At the end of 1899 the RTC offered a subway franchise and asked for bids. The winner was John B. McDonald, an experienced contractor, who had immigrated from Cork Ireland as 3 year old during the potato famine. He offered to build a subway for $35 million.

But the terms of the contract required McDonald to put up a $7 million bond. He could not find the money. August Belmont however, a banker and former Steinway commission member offered to take the contract over, supply the bond, and have McDonald build the system for him. In this way it came to be Belmont, the son of a Rothschild protégé and Commodore Matthew Perry's daughter, who  signed the contract to build the subway in February 1900.


In September 1904 electricity began for the first time to flow through the subway. It was provided by a dedicated power plant on 11 Avenue and West 58th Street. It was, at the time, the largest electricity generating plant in the nation. Its four, coal fired, turbo generators produced 100,000 horse power

Frank Hedley was the general manager whom Belmont hired to run the IRT. He introduced multiple doors, the turnstiles and various safety devices. He was confident and dynamic and earned. $75,000 by the 1920s.


By 1888 NYC had largest urban transit system in the world. Ninety-four miles of elevated railways. 265 miles of horse-drawn railway. 137 miles of horse drawn omnibuses

Ridership hit a low point in 1933 with only 1.7 billion rides.

It increased to 1.9 billion in 1943 and peaked in 1947 at over 2 billion.

But after the war, with resumption of auto production ridership declined.

IN the whole of the US mass transit ridership declined from 23.4 billion in 1945 to 9.4 billion in 1960.
Car registrations rose from 25.8 million to 61.7 million.

In NY sub and elevated ridership from 1.9 bill to 1.3 bill

The subway deteriorated. In the 1930s and 1940s 90% of the trains ran on time. by 1983 on time performance was 70%.
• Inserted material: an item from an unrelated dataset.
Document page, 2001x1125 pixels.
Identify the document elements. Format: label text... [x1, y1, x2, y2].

In 1940 71% of all New Yorkers used the transit system, riding on the average, 10 hours  per month. It carried  2.3 billion riders. (1.8 billion on the underground and el lines). it was the most heavily used system in the world.
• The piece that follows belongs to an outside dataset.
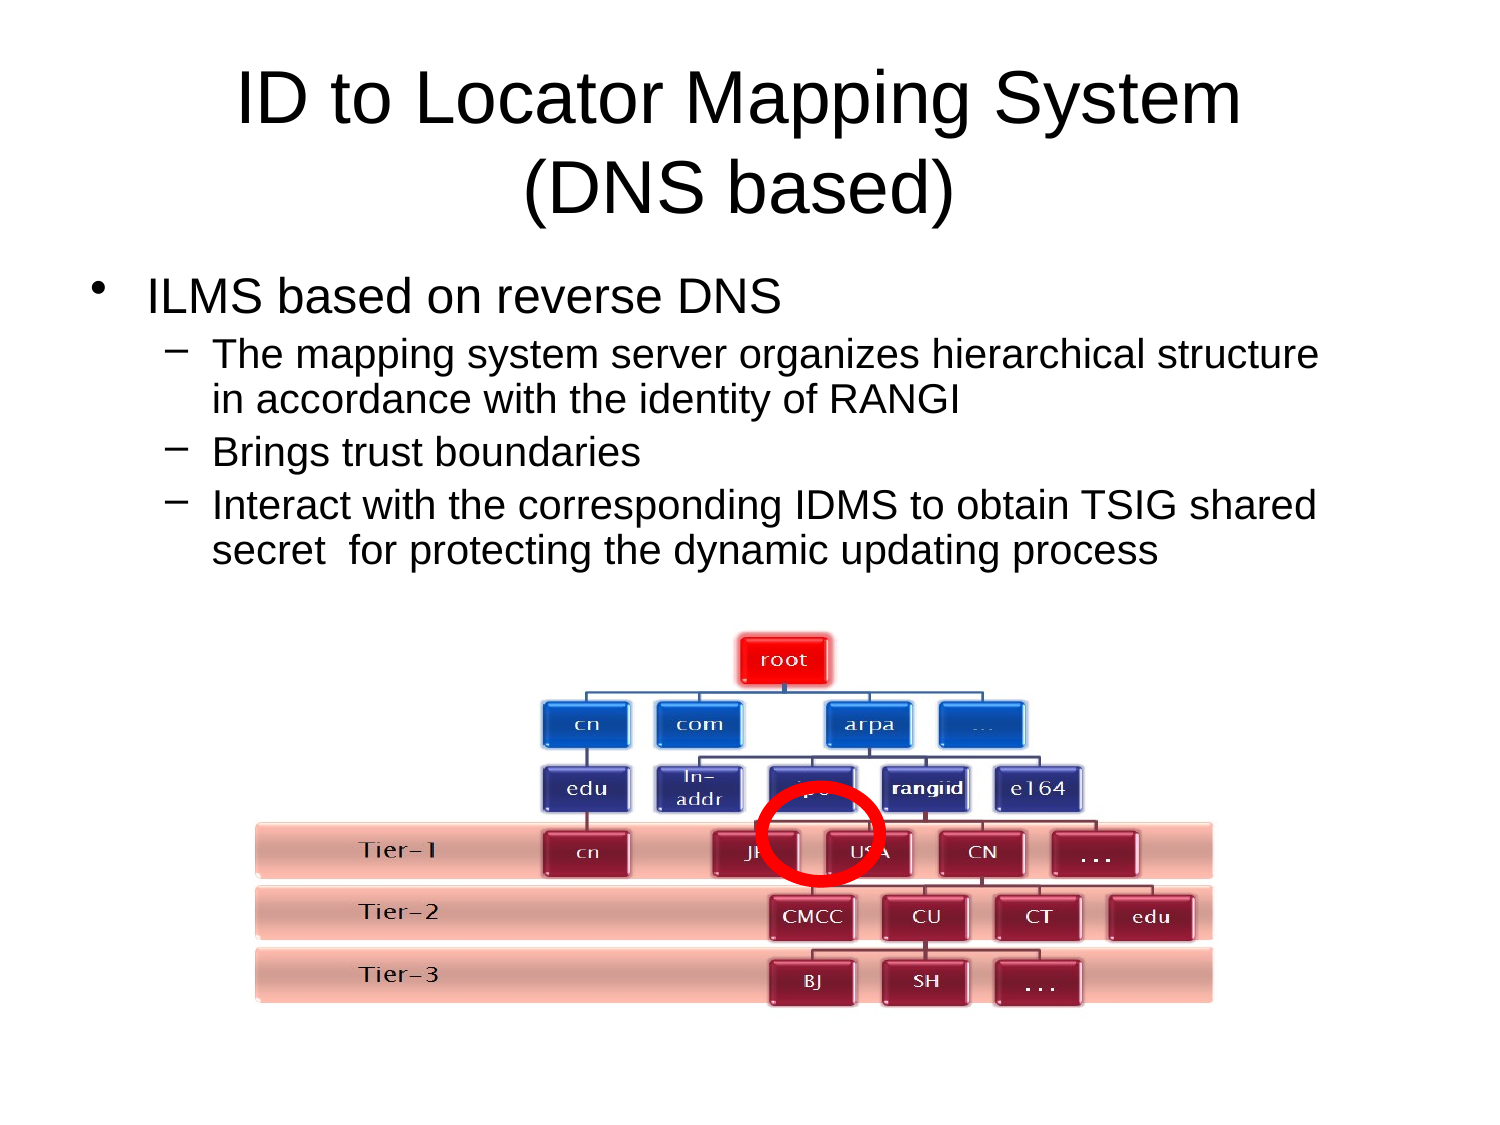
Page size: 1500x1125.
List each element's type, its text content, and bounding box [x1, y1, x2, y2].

By the 1990s only half of all New Yorkers used the system. Annual NY subway ridership was 1.1 billion. Moscow had 3.2 billion, Tokyo 2.7 billion, Mexico City and Seoul, 1.4 billion, Paris 1.2 billion.


ACCIDENTS:

The subway's worst accident occurred on Nov 1.1918 during a motorman's strike. An overworked  BRT dispatcher subbing as a motorman took a downhill S curve too fast on Brooklyn's  Brighton Beach line, while approaching Malbone Street station (renamed Empire Boulevard). Four of the five composite cars left the track and were shattered, the last car escaped harm.  Surviving passengers stumbling along the tunnel were electrocuted when the third rail was turned on by unsuspecting e;electrician thinking  the short circuit was union sabotage. Ninety eight people died.
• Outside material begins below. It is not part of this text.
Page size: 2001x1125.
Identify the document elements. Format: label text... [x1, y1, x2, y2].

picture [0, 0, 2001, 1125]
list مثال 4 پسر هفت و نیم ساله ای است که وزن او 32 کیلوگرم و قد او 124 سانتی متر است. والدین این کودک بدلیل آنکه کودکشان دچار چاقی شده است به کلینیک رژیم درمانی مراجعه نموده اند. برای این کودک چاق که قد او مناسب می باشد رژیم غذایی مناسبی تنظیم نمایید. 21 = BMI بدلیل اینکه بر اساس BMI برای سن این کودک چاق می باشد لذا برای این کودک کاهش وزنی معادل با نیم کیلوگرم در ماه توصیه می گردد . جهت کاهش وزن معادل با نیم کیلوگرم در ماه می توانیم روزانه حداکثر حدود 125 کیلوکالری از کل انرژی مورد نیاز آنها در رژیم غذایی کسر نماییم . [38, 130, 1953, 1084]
The second worst accident took 16 lives and injured 100. It occurred on 27 August 1928 when a faulty switch just outside the Times Square station turned under a  Broadway Express and flung the rear cars against the tunnel wall.

In the course of the 20th century els suffered only three serious accidents when entire cars fell to the street below. In September 1905 a Sixth Avenue el operating on the Ninth Avenue tracks encountered a misaligned switch at the 53rd Street curve. It threw one carriages completely down into the street  killing 17 passengers. In June 1923, in Brooklyn two cars of a fifth Avenue El were hurled into the street south of Atlantic Avenue when a steel IRT train rammed into a train of wooden composite cars.  A different kind o f trauma  had engulfed el passengers on March 11 1888. On that day a terrifi blizzard suddenly descended on the city and quickly snowed in 15,000 passangers on the els. Their steam locomotives were completely overpowering and one  even deraailedl. The snow and ice were so fierce, fire engines were largely unable to come to the rescue. On the following day  double teamed locomotives were finally able to reach the stranded trains and free their freezing passengers.